Les Amandiers ★★☆☆

Au milieu des 80ies, un groupe de jeunes comédiens en herbe intègre l’école du Théâtre des Amandiers. Ils vont se former avec Patrice Chéreau (Louis Garrel) et Pierre Romans (Micha Lescot). Le premier monte Platonov de Tchekhov, le second Penthésilée de Kleist.

Valeria Bruni-Tedeschi plonge dans ses souvenirs pour raconter ses années de formation au Théâtre des Amandiers. Elle y fréquenta des jeunes acteurs aussi talentueux que Agnès Jaoui, Vincent Perez, Eva Ionesco, Thibault de Montalembert (qui fait un cameo dans le jury d’admission du début du film), Bruno Todeschini, Marianne Denicourt, Thierry Ravel dont elle fut la compagne et qui mourut à vingt-huit ans d’une overdose après des débuts pourtant prometteurs. Avec eux, elle tint le rôle principal de Platonov qui fut monté à Nanterre puis porté à l’écran en 1987 sous le titre Hôtel de France par Chéreau lui-même.

On imagine volontiers le plaisir nostalgique qu’elle a pris à retrouver ses camarades et à se rappeler avec eux leur folle jeunesse.
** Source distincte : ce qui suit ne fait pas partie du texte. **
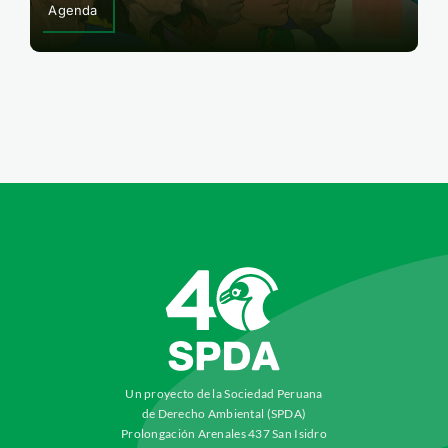
Agenda
Un proyecto de la Sociedad Peruana
de Derecho Ambiental (SPDA)
Prolongación Arenales 437 San Isidro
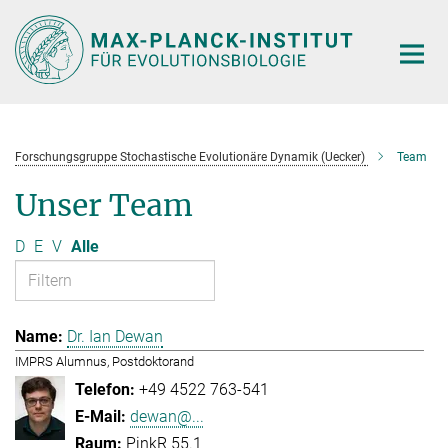
Hauptinhalt
Forschungsgruppe Stochastische Evolutionäre Dynamik (Uecker)
Team
Unser Team
D
E
V
Alle
Dr. Ian Dewan
IMPRS Alumnus, Postdoktorand
+49 4522 763-541
dewan@...
PinkR 55.1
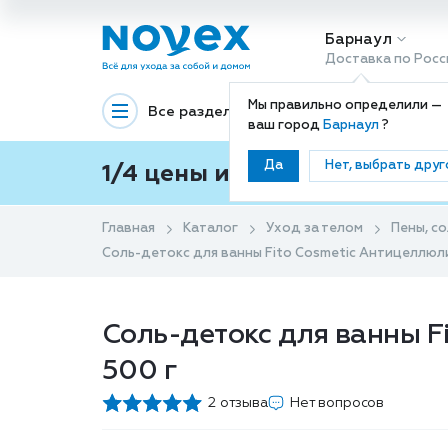
Барнаул
Доставка по Росс
Мы правильно определили —
Все разделы
Декоративная космети
ваш город
Барнаул
?
Да
Нет, выбрать друг
1/4 цены и покупки ваши с
Главная
Каталог
Уход за телом
Пены, с
Соль-детокс для ванны Fito Cosmetic Антицеллюли
Соль-детокс для ванны F
500 г
2 отзыва
Нет вопросов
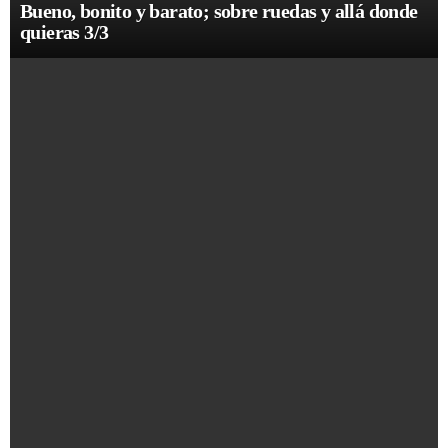
Bueno, bonito y barato; sobre ruedas y allá donde
quieras 3/3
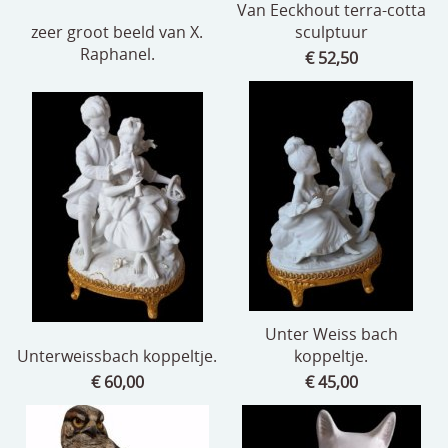
Van Eeckhout terra-cotta
zeer groot beeld van X.
sculptuur
Raphanel.
€ 52,50
Unter Weiss bach
Unterweissbach koppeltje.
koppeltje.
€ 60,00
€ 45,00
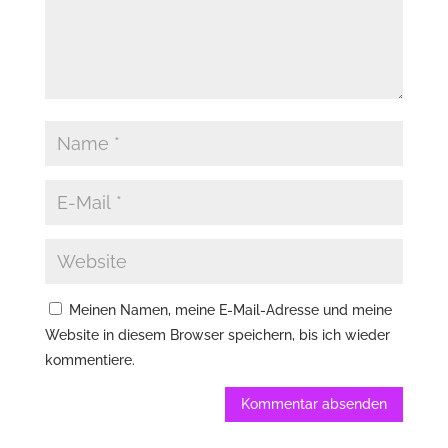
Meinen Namen, meine E-Mail-Adresse und meine
Website in diesem Browser speichern, bis ich wieder
kommentiere.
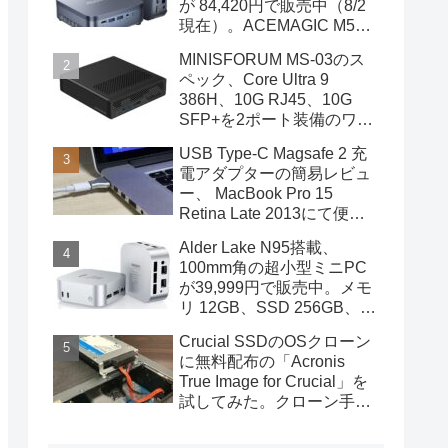
が 84,420円で販売中（8/2
現在）。ACEMAGIC M5の
スペック
MINISFORUM MS-03のス
ペック、Core Ultra 9
386H、10G RJ45、10G
SFP+を2ポート装備のワー
クステーション
USB Type-C Magsafe 2 充
電アダプターの簡易レビュ
ー、 MacBook Pro 15
Retina Late 2013にて便利
に使用中
Alder Lake N95搭載、
100mm角の超小型ミニPC
が39,999円で販売中。メモ
リ 12GB、SSD 256GB、
DPポートも装備
Crucial SSDのOSクローン
に無料配布の「Acronis
True Image for Crucial」を
試してみた。クローン手順
を画像で概説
Nous avons tous connu dans nos vies une période fondatrice de notre jeunesse, un moment parfait, ou reconstitué comme tel dans notre mémoire embellissante, notre premier flirt, notre premier chagrin d’amour, l’année du brevet ou celle du bac, un voyage scolaire à Florence ou à Paris, un examen réussi ou même raté….

Ce plaisir régressif se voit et se sent. Les Amandiers est un film sur la jeunesse qui se perd du double point de vue de la réalisatrice, la cinquantaine bien frappée, et de celui des acteurs eux-mêmes qui ont déjà cette conscience aiguë. C’est un film inscrit dans son temps et dans son milieu – même si le théâtre permettait un étonnant brassement de classes qu’a vécu très intimement Valeria Bruni Tedeschi, héritière d’une richissime famille italienne exilée à Paris pour fuir les Brigades rouges.
Ses jeunes personnages dévorent la vie avec une énergie destructrice. Ils boivent, ils baisent, ils se droguent sans que leurs aînés ne leur mettent de frein. Ceux-ci auraient d’ailleurs plutôt tendance à les y encourager.

Les Amandiers est un film électrisant porté par des jeunes acteurs pleins de flamme. Ils pourraient être les enfants, ou à tout le moins les fils et filles spirituels, des acteurs et des actrices formés par Chéreau à Nanterre dans les 80ies. Nadia Tereszkiewicz (Tom, Babysitter, Seules les bêtes) mène la danse, incandescente. On voit mal comme le César du meilleur espoir féminin lui échapperait. Elle est entourée par une bande de jeunes acteurs tout aussi prometteurs qu’elle, Sofiane Bennacern, des faux airs de Félix Moati, en tête : Liv Henneguier (Crache cœur), Sarah Henochsberg (C’est ça l’amour), Suzanne Lindon (Seize printemps)….

Pour autant, le film souffre d’un manque de rythme et s’enlise dans une durée trop longue (il aurait pu facilement être amputé d’une bonne demi-heure). Il souffre aussi d’une musique envahissante : on a beau aimer Bach et Vivaldi – et Daydream de Wallace Collection – il n’était pas nécessaire d’en coller des extraits à chaque plan.